━━ Текстовый блок

Она была поразительно скромна и не позволяла говорить о себе, о своих работах. «Пусть Валюша или Андрюша Чернов прочтут свои стихи», – останавливала она собеседника. Кроме того она была настоящим педагогом, а настоящий педагог верит, что дети будут лучше, чем он сам. Если же он при этом художник, то, конечно же, овладев навыками и тайнами учителя, они станут рисовать в тысячу раз лучше, чем учитель. (Свои работы так уступали воображаемым шедеврам учеников.)

Когда она рисовала цветы (а это очень тихое занятие), птицы и звери в лесу переставали бояться. В такие минуты лес жил своей потаенной жизнью, и мы видели и чувствовали ее. Когда она рисовала детей, то рассказывала им сказки. Те даже и не замечали, что позируют. Лица детей на ее портретах чаще всего серьезные, иной раз печальные и всегда очень значительные. Таня считала, что психологический портрет ребенка любого возраста, написанный так, как великие мастера писали взрослых, может стать важным открытием нового искусства. Корней Чуковский говорил, что маленький ребенок – только черновик, набросок человека, каким он будет, став взрослым. В зависимости от воспитания и обстоятельств жизни он может стать «и Циолковским, и самым низкопробным делягой». Сказками Таня пробуждала в своих «моделях» их затаенную духовную жизнь и, рисуя их лица, пыталась заглянуть в будущее.
Она любила читать детям или собственные сказки, или рассказы о своем детстве, или свою «фантастику для подростков», как она ее называла, где, скажем, в сельскохозяйственной школе будущего один мальчик выводит пушистую змею, чтобы та, линяя, сбрасывала шкурку, из которой выйдет великолепный меховой воротник. А другой выводит роботов-червяков, которые по воле человека быстро и незаметно готовят почву к посеву без всяких плугов. При этом она раздавала детям бумагу, кисти и краску и просила их рисовать. А чтобы сказки были поинтереснее и посовременнее, она ездила на научные конференции – слушать физиков, биологов, исследователей космоса.
Как-то мы гуляли по берегу пруда. «Гляди, как отражается в воде эта чудесная береза. Знаешь, отражение – это искусство, создаваемое самой природой. А теперь найди ту же березу на берегу. И не найдешь! Видишь, в жизни скромна, а в отражении так заметна». Такой и была она, Татьяна Ивановна Александрова. Была и осталась.
2. Ни в детстве, ни в юности, ни в тридцать лет, а именно столько ей было, когда мы познакомились, Таня думать не думала, что когда-нибудь станет писательницей. Первая ее книга «Кузька в новой квартире», написанная в Поленове, в той самой баньке, где когда-то Сергей Прокофьев сочинил балет «Ромео и Джульетта», вышла в 1975 году, когда Тане было 46 лет. За два года до того вышла повесть-сказка «Катя в Игрушечном городе», которую по настоятельному требованию Тани мы написали вместе.

━━━━

Вопросы для ответа:
1. Проверьте по тексту о Т. И. Александровой утверждения (a) «Первая книга "Кузька в новой квартире" вышла в 1975 году», (b) «Повесть-сказка "Катя в Игрушечном городе" вышла позже "Кузьки"», (c) «Рисуя детей, она читала им стихи». Для каждого ответьте «да» или «нет» и дословно процитируйте решающие слова текста.
2. Назовите все названия произведений, которые упоминаются в тексте о Т. И. Александровой.

━━ Предоставленные данные

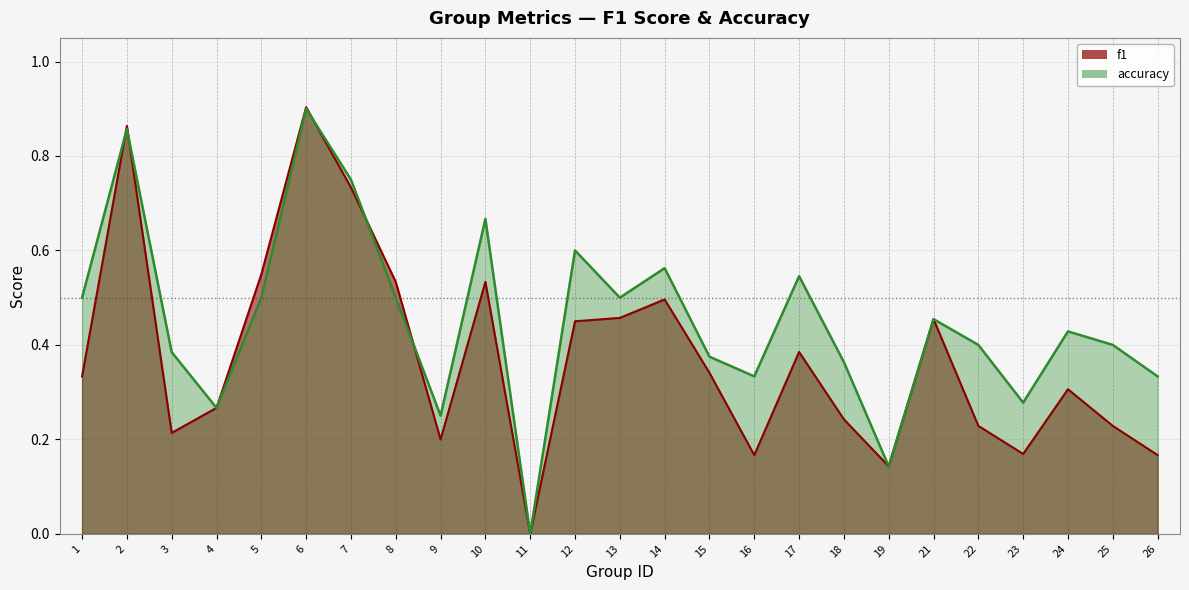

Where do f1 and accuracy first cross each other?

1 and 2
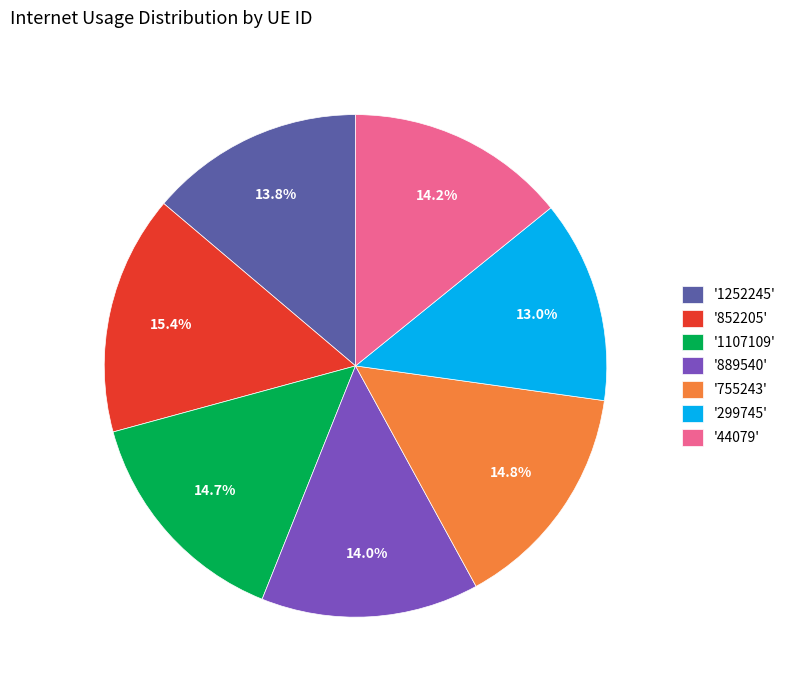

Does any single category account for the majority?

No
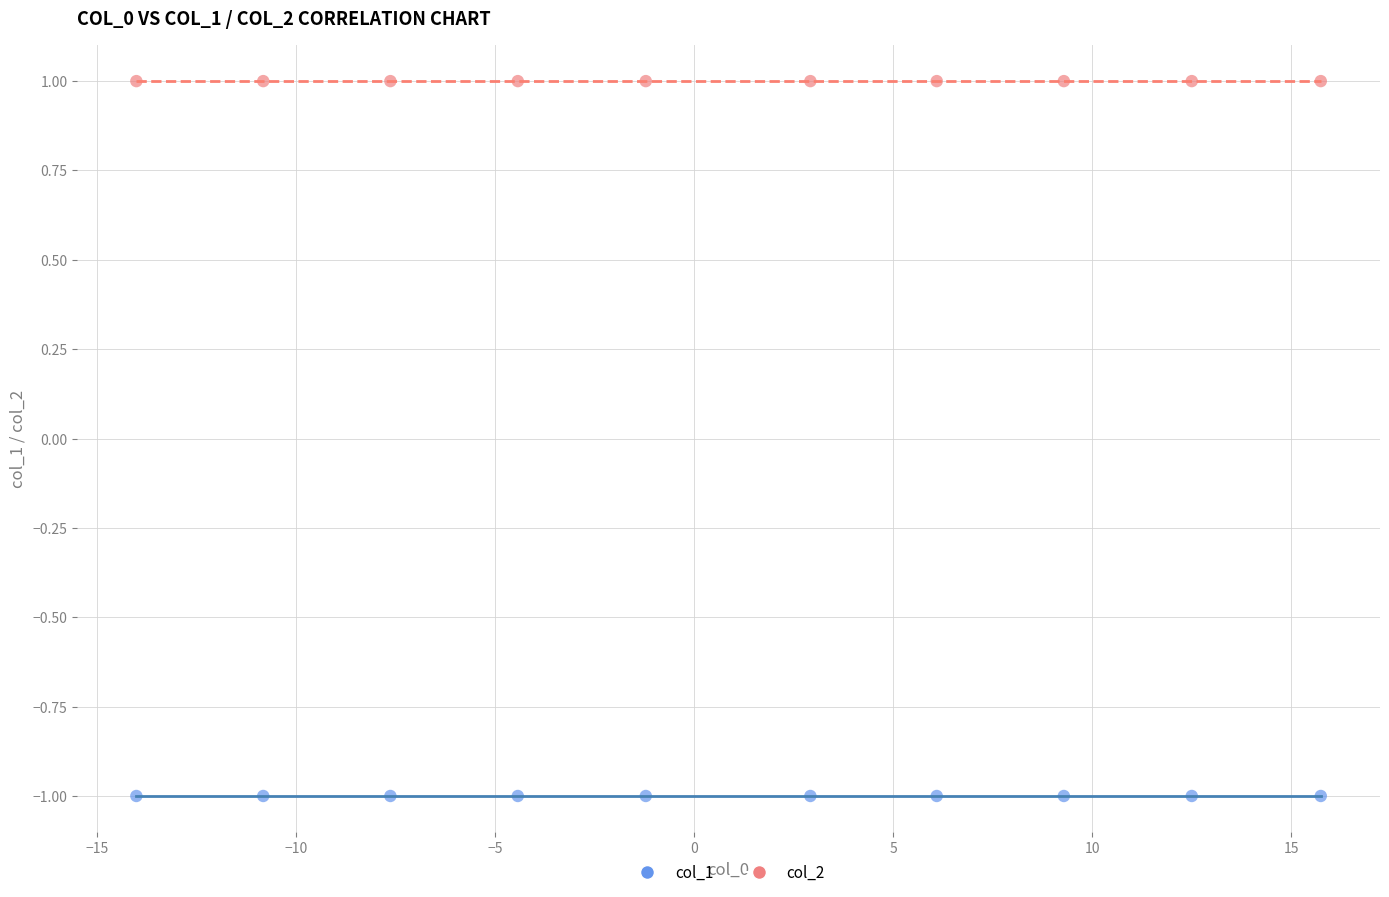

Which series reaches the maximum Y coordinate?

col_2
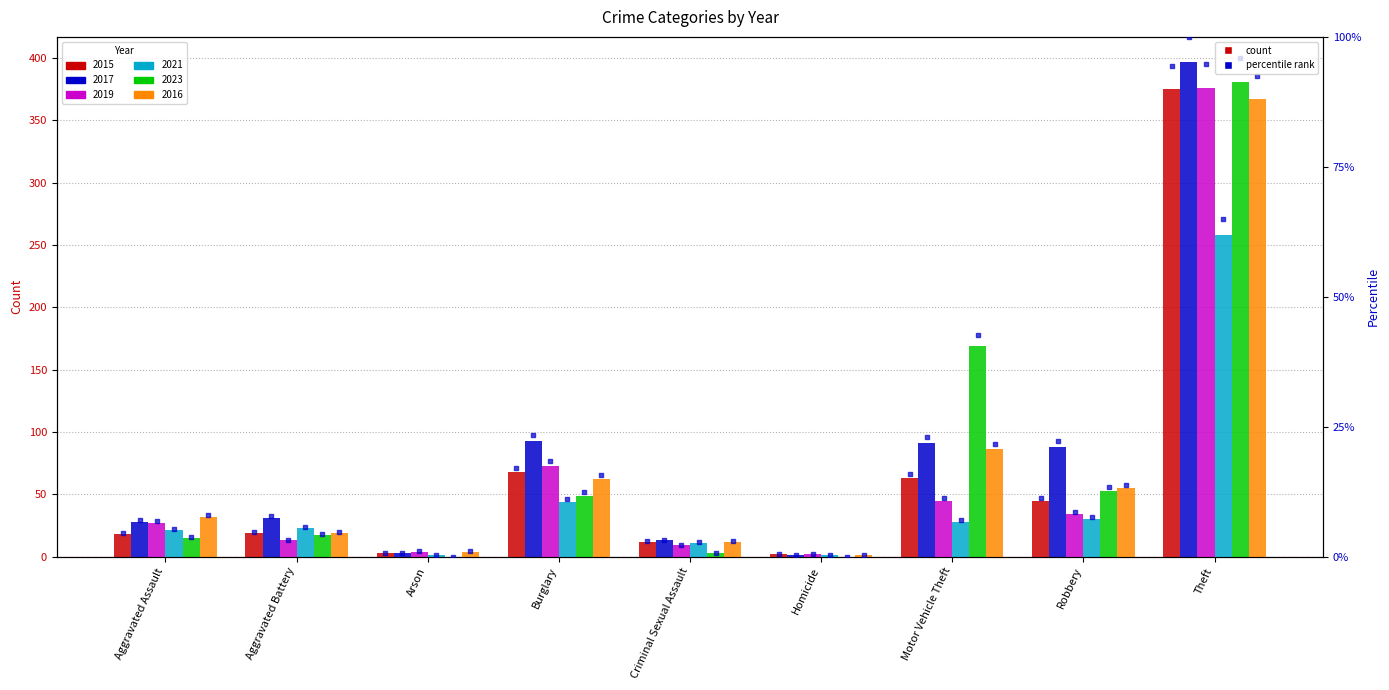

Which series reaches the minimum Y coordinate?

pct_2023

━━━━

Ответы по пунктам:
1.
(a) Да: «вышла в 1975 году, когда Тане было 46 лет».
(b) Нет: «За два года до того вышла повесть-сказка «Катя в Игрушечном городе»».
(c) Нет: «Когда она рисовала детей, то рассказывала им сказки».

2. «Кузька в новой квартире», «Ромео и Джульетта», «Катя в Игрушечном городе»